I found this in my calculus textbook, and I was wondering what does this exactly "mean". This is more of a research question which I could do, but where would I start. I understand that its an integral, and what it states; however, how was this derived in calculus? Where would be a good book to research to understand an ideal proof of the equation?
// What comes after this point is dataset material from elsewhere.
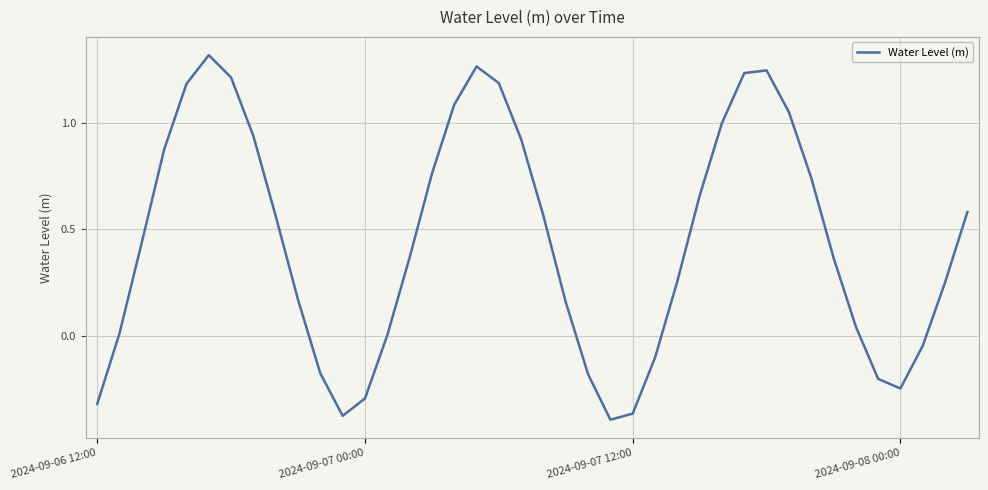

Does the chart display data point markers on the line(s)?

No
• "Derived" may not be the correct word to use. What you posted can be a "definition" of the natural logarithm (the antiderivative $F$ of $\frac{1}{t}$ such that $F(e) = 1$). – Mark Nov 10 '16 at 0:41
• Because $f(x)=\int_1^{x} \frac{1}{t}\,dt$ is strictly increasing, continuous, and unbounded, and $f(1)=0$, you know that $f(e)=1$ for some exactly one value $e>1$. – Thomas Andrews Nov 10 '16 at 0:44
• Unless you already have another definition of $e$ of $\ln$, this is not a "theorem", i.e. something to be proved, but rather a definition. As such the only interesting thing to be proven about it i that it is well-defined, i.e. that there is a single number with this property. – Ian Nov 10 '16 at 0:49
• @Ian So basically its something really basic that has no magical complex explanation. Because I understand it I just thought there would be a magical complicated way to show the why its a definition. – EnlightenedFunky Nov 10 '16 at 0:52
• If this is how you're introducing $e$ for the first time then no there's nothing special there. What's striking is that this definition is equivalent to a bunch of other stuff; for example this $e$ is the same $e$ as $\lim_{n \to \infty} (1+1/n)^n$ from compound interest – Ian Nov 10 '16 at 0:58

To say that $e$ is the number such that $\int_\limits{1}^e\frac1x\mathrm{d}x=1$ is to say that when you graph the curve of $y=\frac1x$ and shade in the area to the right of $x=1$, then $e$ is the boundary on the right such that the shaded area is exactly $1$. Take a look at the diagram below. The green curve is $y=\frac1x$ and $a$ is the area of the brown region.
If the boundary on the right were $x=3$, we'd have slightly too much area. If it were instead $2$, we'd have too little area. But $e=2.718\ldots$ is the point that's just right.